The day broke cold, but sunny. It warmed up to 40 quickly. With the warm sun the trees responded and starting dripping. By 1:00 pm the weather changed. It got cloudy. The wind shifted to the North and snow squalls moved in. The temperature dropped quickly to below 32: freezing. We checked the buckets about 3:00 pm. Many were full. That was unexpected. They must have dripped like crazy in the morning. So we went to collect. And set off a change of events that took much longer then expected and left sap uncollected.

When we got the tractor, we did not check the fuel level before leaving for collecting. That would come back to bite us.

We set out in the snow squalls to collect. We lost track of how many buckets were over flowing.  Ice was already forming in the buckets too so we hoped to get everything collected. No point letting it freeze in the buckets. If we get it picked up we can boil it down. By 4:30 we have 200 gallons and head back to transfer to the storage tanks. The temperature continued drop. After emptying the collecting tank we head back out to continue collecting. The snow squalls stopped, the skies cleared and we saw sunset. We had about 170 gallons of sap in the collecting tank, but had to head back because our storage tanks only hold 350 gallons. We were not done collecting. There is easily 100 gallons still in the woods.  (Let’s hope the buckets don’t burst from the freezing sap. A full bucket that freezes expands and can break the seams on a bucket.)  We were heading back the building to empty the collecting tank when the tractor stopped. Out of gas. Walk back to get gas. Full up. Start the tractor. Nope. Engine does not turn over. Dead battery. Back to the house to get jumper cables and a vehicle to jump us. We get the tractor started. But now its getting dark and much colder. We start the pump to empty the collecting tank into the storage tanks. Nothing comes through. Ice in the lines. With a torch we heat the pipe and are able to get it going, but it runs slowly. Several times it stopped and we used the torch on the pipe again. But we are fighting a losing battle. Once ice starts forming in the pipes the race against the ice is on. Its only a matter of time until we can’t get any more sap pumped through. By 8:30 pm we have to give up. Our pipes are iced up. About 60 gallons remains in the collecting tank. Its OK there, but we have to get it out before we can finish collecting tomorrow.

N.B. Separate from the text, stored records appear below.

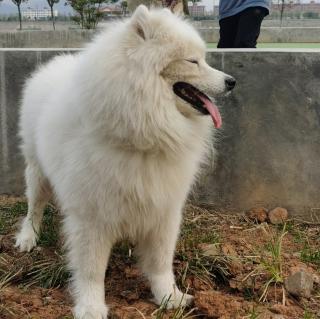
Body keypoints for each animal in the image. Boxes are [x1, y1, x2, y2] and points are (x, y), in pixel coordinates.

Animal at [15, 5, 235, 319]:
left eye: (204, 59)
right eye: (193, 61)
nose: (232, 82)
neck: (142, 135)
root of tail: (56, 63)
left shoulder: (164, 210)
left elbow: (160, 262)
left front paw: (169, 296)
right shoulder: (91, 217)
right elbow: (91, 270)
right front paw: (91, 306)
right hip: (36, 171)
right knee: (34, 207)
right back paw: (28, 237)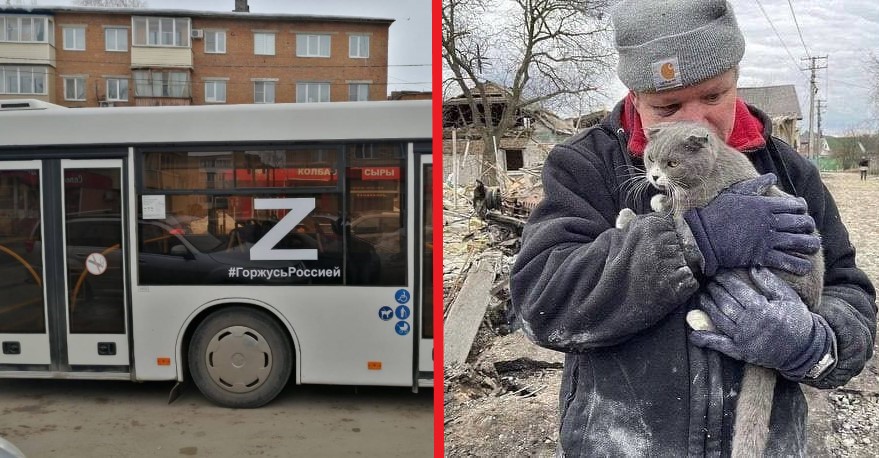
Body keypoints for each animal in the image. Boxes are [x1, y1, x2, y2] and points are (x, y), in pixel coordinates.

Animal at [616, 121, 820, 458]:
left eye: (672, 163)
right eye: (650, 158)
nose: (655, 177)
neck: (710, 171)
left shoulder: (692, 215)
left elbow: (674, 225)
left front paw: (630, 217)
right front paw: (659, 200)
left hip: (752, 273)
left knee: (735, 327)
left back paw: (701, 319)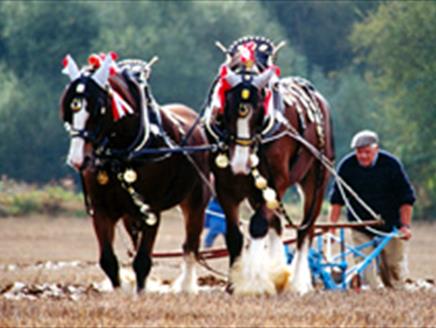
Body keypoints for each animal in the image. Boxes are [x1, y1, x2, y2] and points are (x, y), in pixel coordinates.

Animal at [60, 52, 210, 294]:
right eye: (70, 108)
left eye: (99, 108)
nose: (78, 159)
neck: (121, 155)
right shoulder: (102, 210)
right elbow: (108, 261)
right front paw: (120, 293)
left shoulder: (151, 210)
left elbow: (142, 261)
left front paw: (140, 294)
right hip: (129, 214)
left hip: (195, 201)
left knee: (190, 247)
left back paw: (186, 287)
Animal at [204, 37, 334, 294]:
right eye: (227, 107)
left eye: (258, 109)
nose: (240, 163)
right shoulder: (226, 188)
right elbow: (234, 235)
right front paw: (234, 284)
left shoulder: (277, 182)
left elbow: (257, 226)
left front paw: (253, 282)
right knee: (278, 225)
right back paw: (277, 273)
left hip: (316, 181)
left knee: (305, 229)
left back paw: (298, 283)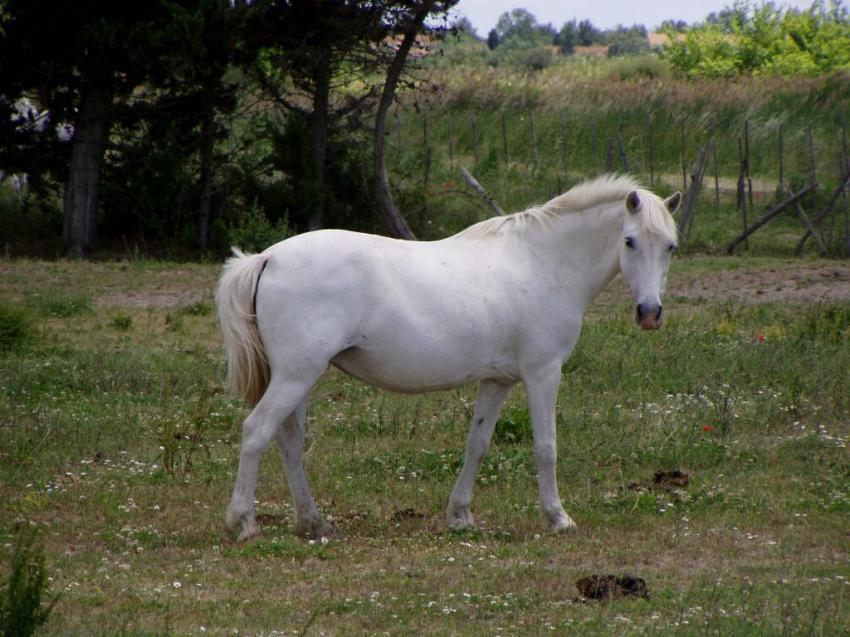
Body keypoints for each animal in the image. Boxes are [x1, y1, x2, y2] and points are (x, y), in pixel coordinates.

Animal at [215, 174, 681, 541]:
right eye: (629, 241)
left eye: (671, 247)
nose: (650, 313)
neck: (542, 261)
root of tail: (268, 257)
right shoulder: (543, 373)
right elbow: (546, 446)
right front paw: (557, 518)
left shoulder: (498, 381)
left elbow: (477, 444)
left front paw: (459, 515)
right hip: (296, 375)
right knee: (257, 432)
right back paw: (245, 523)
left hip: (301, 377)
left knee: (289, 441)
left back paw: (314, 523)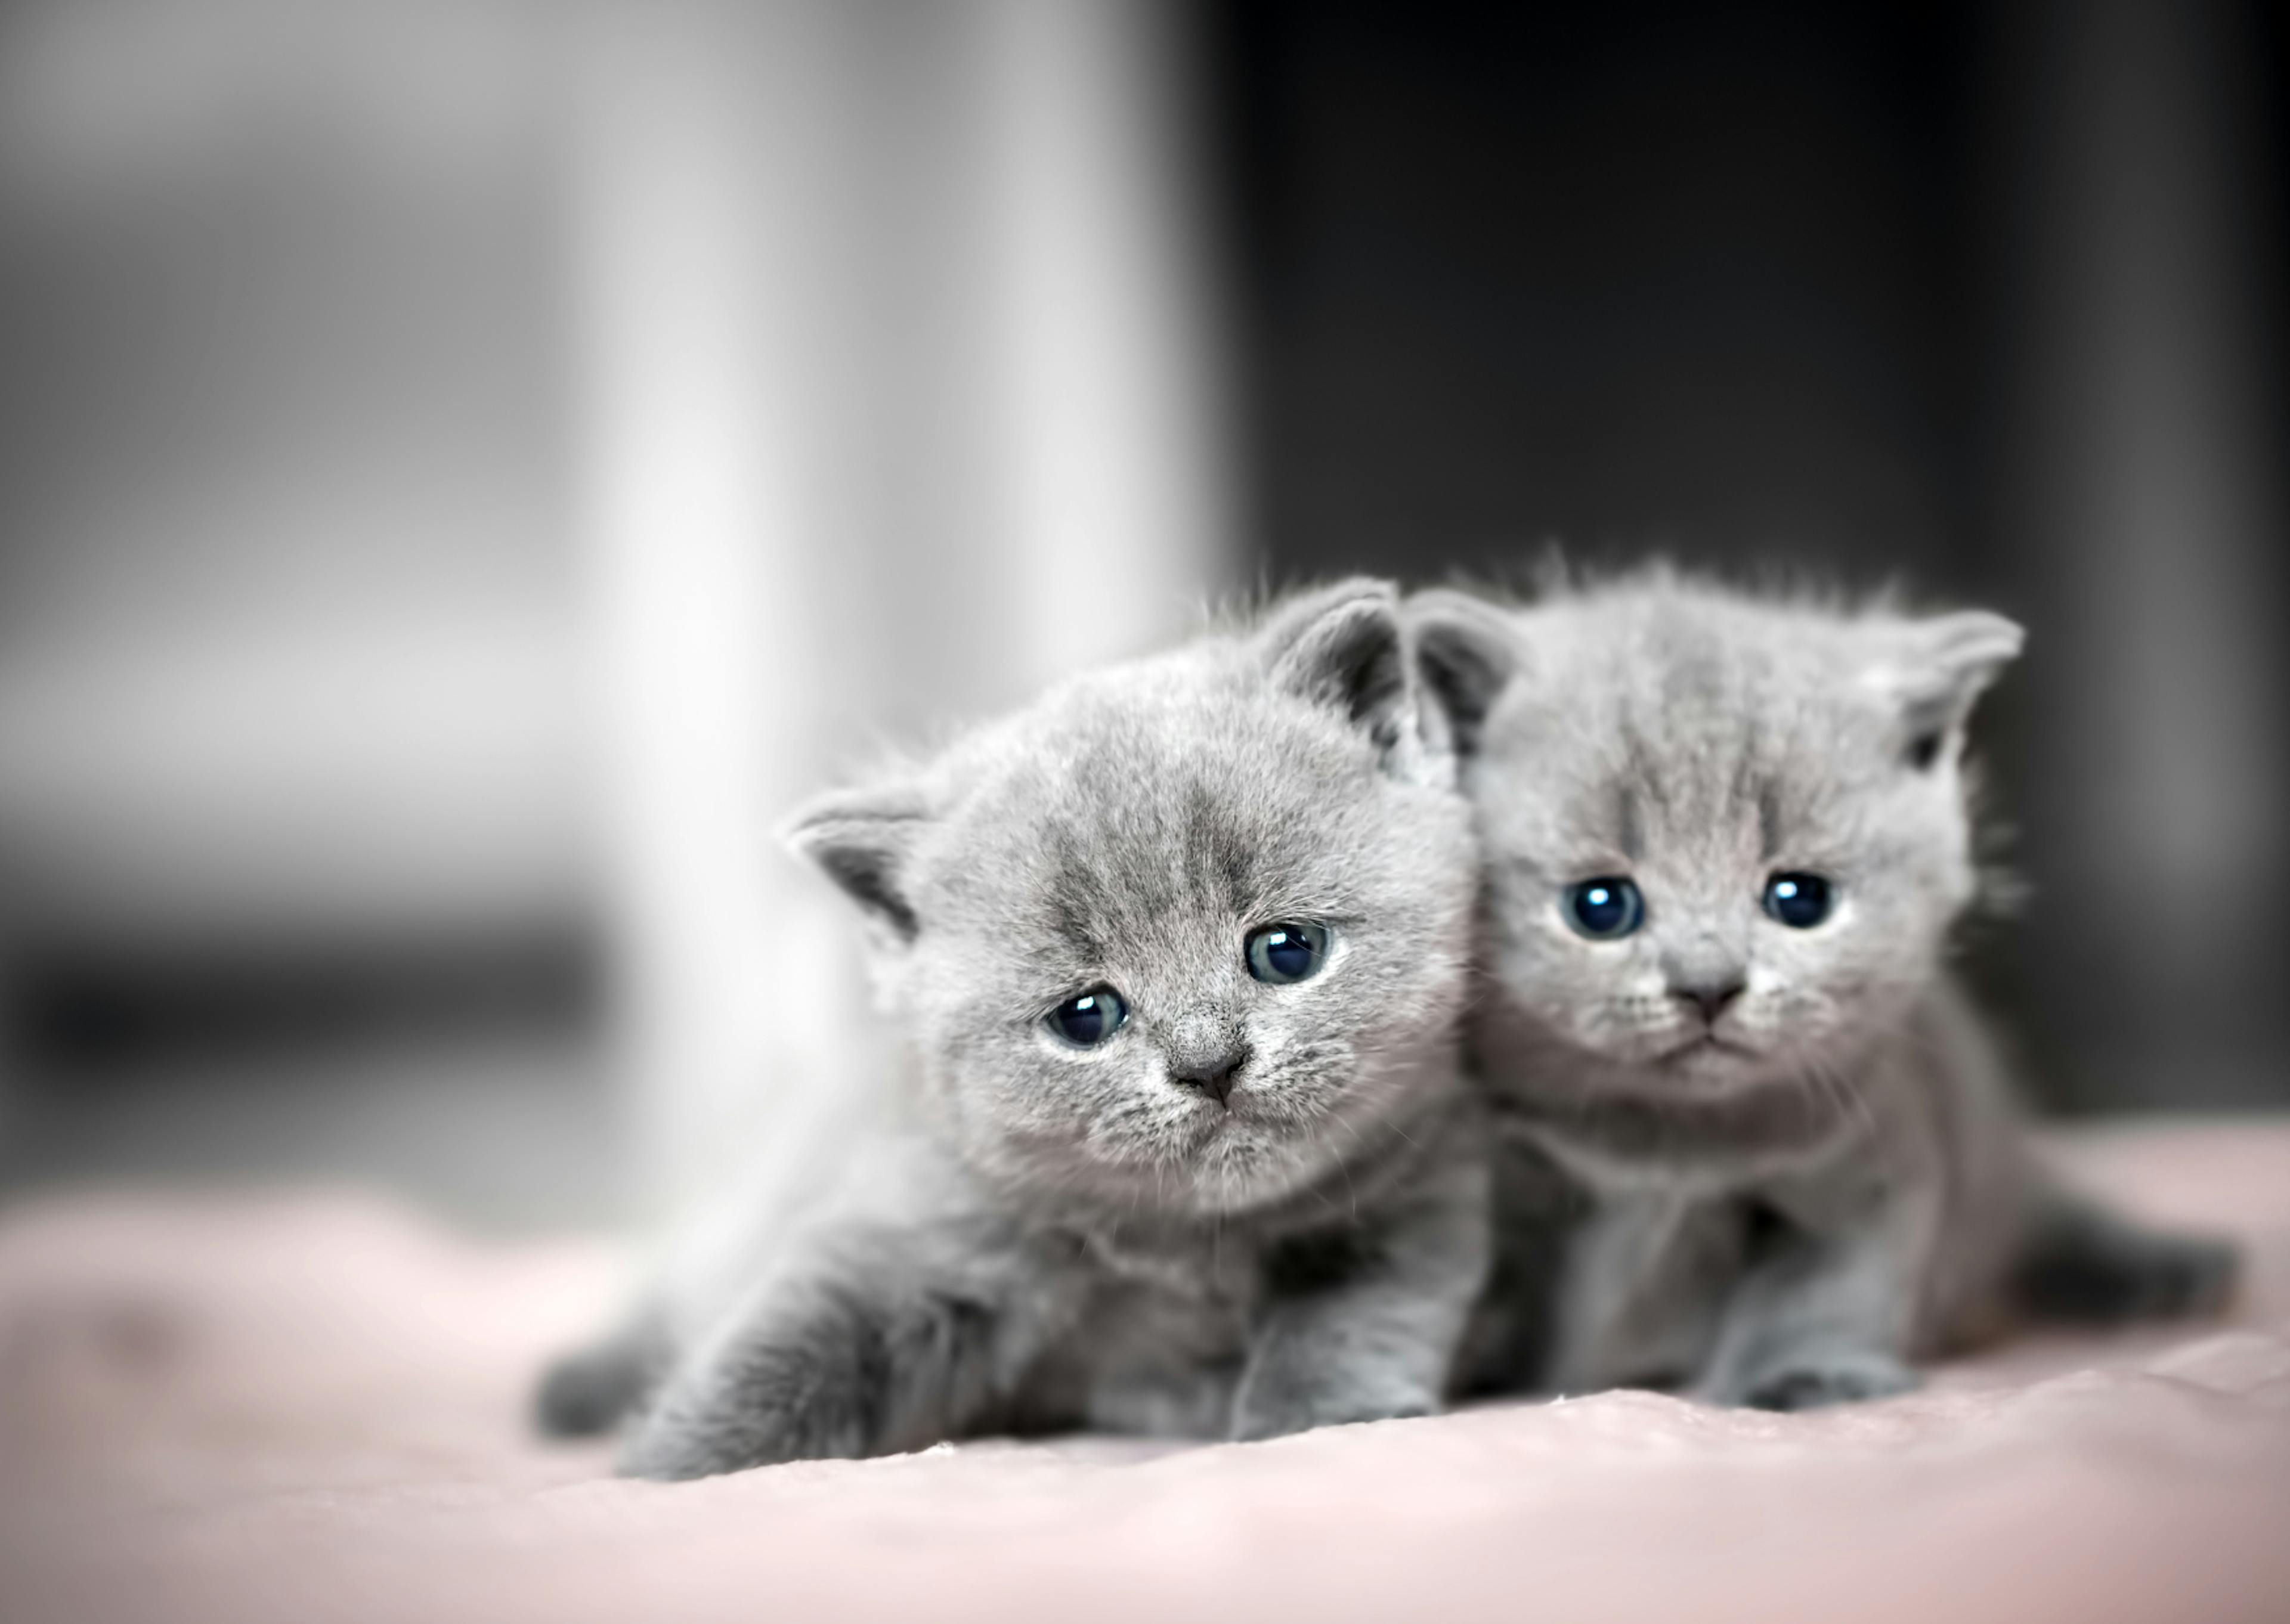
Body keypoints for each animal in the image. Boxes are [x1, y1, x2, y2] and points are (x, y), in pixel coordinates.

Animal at [543, 579, 1493, 1465]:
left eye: (1287, 950)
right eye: (1086, 1016)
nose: (1209, 1061)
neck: (1191, 1247)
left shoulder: (1421, 1186)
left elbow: (1355, 1313)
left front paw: (1319, 1419)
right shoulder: (915, 1223)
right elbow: (779, 1350)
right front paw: (660, 1472)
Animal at [1410, 568, 2235, 1402]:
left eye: (1800, 899)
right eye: (1600, 906)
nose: (1708, 985)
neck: (1670, 1146)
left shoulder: (1874, 1162)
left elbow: (1826, 1289)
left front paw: (1804, 1376)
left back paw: (2160, 1271)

The chain of events: if we had not run out of gas, we would have made it to the building to empty the collecting tank. A dead battery would not have mattered once we were at the building. It would have been several degrees warmer and our pipes would not have iced up. We would have been done by about 6:00 pm.

Today’s count.
350 gallons of sap collected
100 gallons of sap still in the woods.